— Start of Document passage —

The LCIC could easily be part of a government department under the previous administration, the major climate-related follies of which seem set to be continued by the new one. And like government departments involved in the CO2 madness, they have no hesitation in peddling their wares to schoolchildren, despite the law against political indoctrination in education.
The LCIC website has (at the time of this posting) a banner with a sequence of 8 pictures, at least 2 of which show government ministers from the previous Labour government of the UK: Benn, Clark, and Miliband (Ed). The picture of Benn could have been modelled on Soviet agitprop from the 1930s: his fist in the air, behind rows of happy children also with their arms in the air in gestures of solidarity. Truly the people are marching forward to the sunlit uplands under the guidance of their wise masters. (They will of course need all the sun they can get if renewable energy continues to divert resources from more sensible methods of mass energy production such as coal, gas, and nuclear.)
They describe three areas of activity:
(1) Cred
The CRed System is the perfect tool to engage large communities of residents and workforces to reduce their carbon emissions and is ideally suited to address the CRC Energy Efficiency Scheme, NI 185 and NI186 and other National Indicators as well as more informal community-based commitments. It therefore meets the low carbon intentions of both public and private sector organisations with over 70 carbon reduction pledges to assist behaviour change. Each pledge pathway addresses aspects of domestic and business emissions including transport, energy consumption, food, waste and water offering efficiency advice on giving accurate savings figures.
(2) Innovation Funds
East of England Low Carbon Venture Capital Fund
In June 2009, UEA, through the Low Carbon Innovation Centre (LCIC), was provisionally appointed as Fund Operator for an exciting new investment fund in the East of England. This appointment, which follows UEA’s success in running the Carbon Connections programme has now been formalised and since the summer, the UEA team, led by LCIC’s Chief Executive Dr Chris Harrison, has been working hard with EEDA to obtain government approval for the Fund. With approval in place, the next stage was to appoint a Fund Manager who will be responsible for raising private money for co-investment into innovative, regional SMEs alongside investments from the £8M pot from the European Regional Development Funds. The fund will have a broad low-carbon remit and be capable of supporting a wide range of new and established companies in their low carbon activities and products through equity investments.

— End of Document passage —
— Start of Provided data —

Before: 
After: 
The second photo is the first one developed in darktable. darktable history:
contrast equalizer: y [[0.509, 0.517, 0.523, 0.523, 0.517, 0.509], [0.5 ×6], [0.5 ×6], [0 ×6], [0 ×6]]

— End of Provided data —

Answer these questions from the Low Carbon Innovation Centre passage:
(a) How many pictures make up the banner on the LCIC website?
(b) How many carbon reduction pledges does the CRed System offer?
(c) Who leads the UEA team working with EEDA on the fund?

- _Solution for this task_
(a) A sequence of 8 pictures.
(b) Over 70.
(c) Dr Chris Harrison, LCIC's Chief Executive.